• [GIVEN TEXT]:
Mayors who have participated in the Bloomberg Harvard initiative over the past six years often identify negotiation as an area where they seek personal and staff-wide development. “We negotiate every day,” said Memphis, Tennessee, mayor Jim Strickland, who became a member of the first Bloomberg Harvard mayoral cohort in 2017. “Human resources and collective bargaining, real estate and economic development, city treasury and procurement functions, housing and homelessness: in so many contexts, our city needs to come to the table with sharpened skills to get optimal outcomes.”

His team agrees. Jennifer Sink, the city’s chief legal officer, echoed other participants in describing the sessions as “a gold mine.” She absorbed insights that will help her move often-adversarial situations toward mutually beneficial visions, leverage multiple types of negotiating power, and recognize how to respond to negotiating table challenges with winning moves.

“I’ll take as many of the teachings as I can back to my entire team,” said Doug McGowen, Memphis's chief operating officer. “I expect we’ll be able to make better deals and save taxpayers’ money even as we navigate increasingly complex stakeholder environments.”

The centerpiece of the new program is a suite of curricular materials tailored to the public sector, including six teaching cases that progress from fundamental concepts to complex, multiparty situations, helping students and city leaders alike turbocharge their expertise.  The cases, each highlighting specific negotiating learnings, look at examples ranging from infrastructure development in Kampala, Uganda, to securing lawn mowing services in Stockton, California. The research and resources were produced by Brian Mandell, the Mohamed Kamal Senior Lecturer in Negotiations and Public Policy at HKS and director of the Negotiation and Conflict Resolution Collaboratory, in collaboration with the other program faculty and de Jong’s team. They are offered free online at

Bloomberg event participants.

• [LISTED RECORDS]:
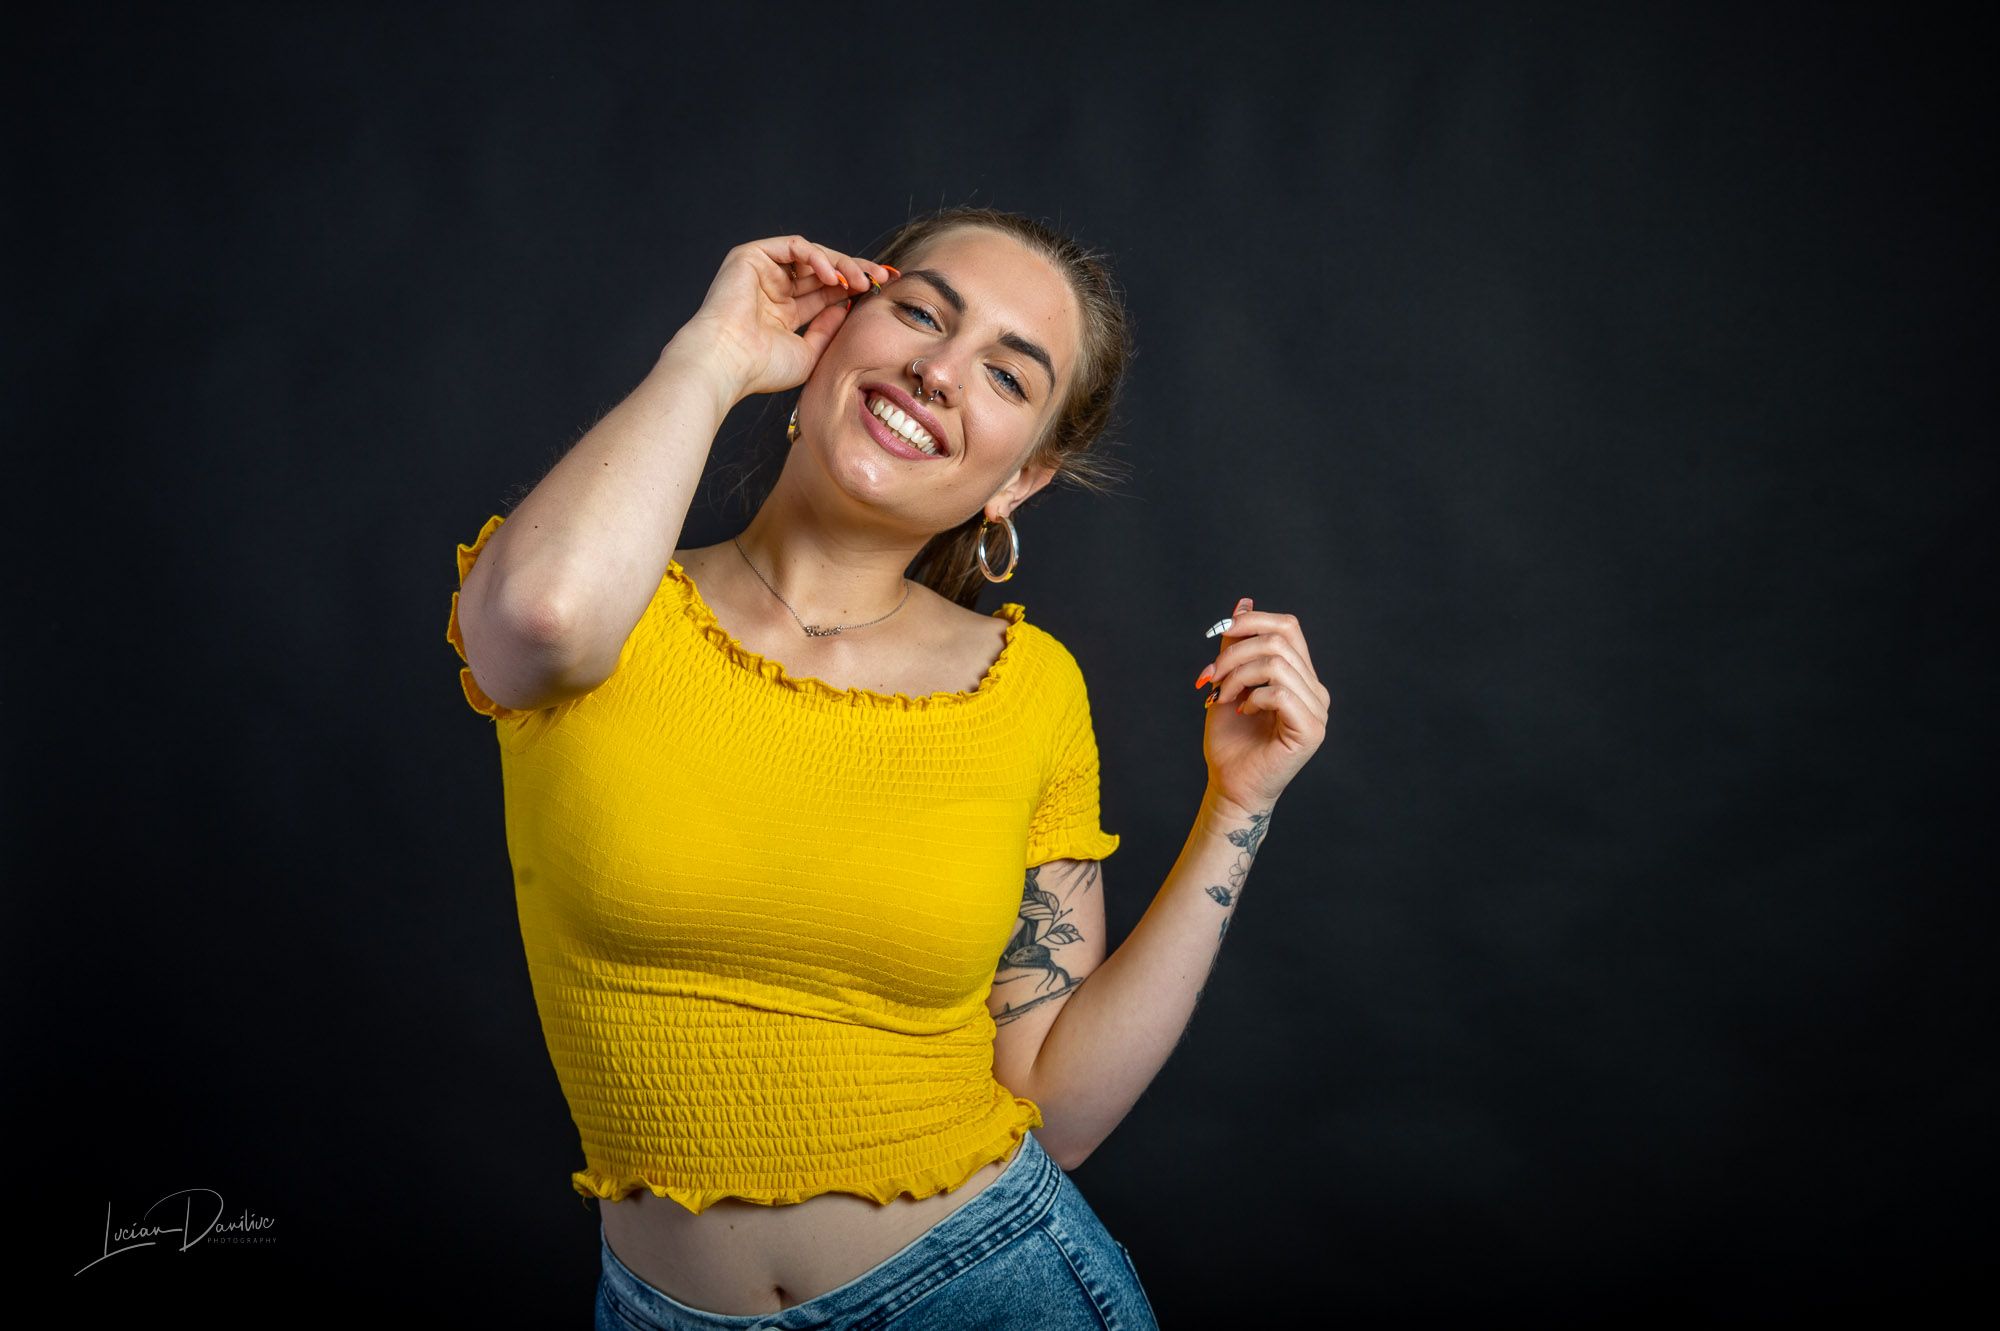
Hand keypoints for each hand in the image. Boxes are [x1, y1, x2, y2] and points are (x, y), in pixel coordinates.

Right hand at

* * *

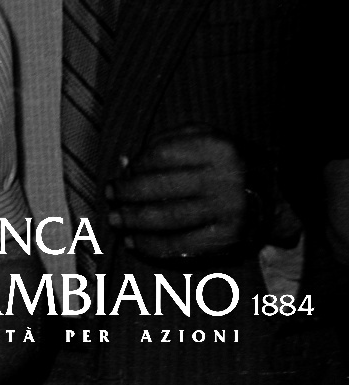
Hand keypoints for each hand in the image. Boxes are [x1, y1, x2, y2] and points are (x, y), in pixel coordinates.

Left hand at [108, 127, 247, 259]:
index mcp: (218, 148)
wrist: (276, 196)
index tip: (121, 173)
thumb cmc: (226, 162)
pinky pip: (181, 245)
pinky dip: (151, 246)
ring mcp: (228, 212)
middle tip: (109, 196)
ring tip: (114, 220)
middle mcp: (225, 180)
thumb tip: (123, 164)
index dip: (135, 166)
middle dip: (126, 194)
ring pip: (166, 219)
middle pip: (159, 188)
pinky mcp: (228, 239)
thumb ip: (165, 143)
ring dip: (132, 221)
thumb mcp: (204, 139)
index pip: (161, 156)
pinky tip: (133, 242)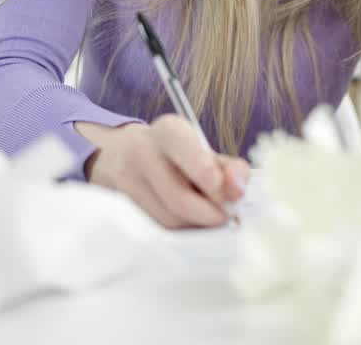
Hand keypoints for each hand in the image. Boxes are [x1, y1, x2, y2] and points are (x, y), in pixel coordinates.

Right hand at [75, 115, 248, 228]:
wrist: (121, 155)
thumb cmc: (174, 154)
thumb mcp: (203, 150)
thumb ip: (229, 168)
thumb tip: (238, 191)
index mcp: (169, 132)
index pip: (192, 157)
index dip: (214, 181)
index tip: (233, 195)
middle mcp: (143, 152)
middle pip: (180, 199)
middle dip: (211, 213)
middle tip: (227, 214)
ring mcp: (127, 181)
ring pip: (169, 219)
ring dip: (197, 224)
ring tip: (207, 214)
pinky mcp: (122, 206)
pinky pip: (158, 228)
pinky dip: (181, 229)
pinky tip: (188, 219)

• [WHAT YOU ARE ASKED TO DO]: Continue the passage about the Bloomberg Harvard negotiation program for city leaders, picking up where the passage stops.

• [SOLVED EXERCISE]:
Bloomberg Philanthropies hosted the sessions in a custom-built classroom emulating Harvard’s most high-tech learning environments. Participants enjoyed urban as well as academic forays, including a boat trip to examine the reimagined Brooklyn waterfront and Governors Island, newly verdant and popular recreation sites that were redeveloped through an extensive public-private partnership and multiparty negotiations during Mayor Michael Bloomberg’s administration.

For European teams that included Michał Olszewski, deputy mayor of Warsaw, Poland, and Ieva Dirmaitė, head of the Mayor’s Office in Vilnius, Lithuania, the negotiation program offered a valuable moment away from city halls that have spent much of 2022 dealing with issues related to the Russian aggression against Ukraine several hundred kilometers away.

“Those public leaders are going home with better individual negotiation skills and recalibrated organizational practices that will help them create significantly more value in their communities.”

Jorrit de Jong

“Even during a crisis, it’s critical that we advance our goals for a better Warsaw,” Olszewski said. “For example, we’ve been developing services for hundreds of thousands of displaced people from Ukraine, and we also just launched a big new partnership, “Breathe Warsaw,” to reduce the city’s air pollution and respond to climate change. You can believe we’re negotiating to make the city better for our residents, every day.”

“I appreciated a case Kim Leary taught, on communities reckoning with history through public monuments,” Dirmaitė said. “It was extremely relevant to issues Vilnius had to face regarding removal of Soviet monuments in the city. Even on issues that really divide people, expert negotiation skills give us the opportunity to make wiser decisions, creating space for local government to be more responsive and transparent. These approaches will broadly benefit our daily work for our citizens.”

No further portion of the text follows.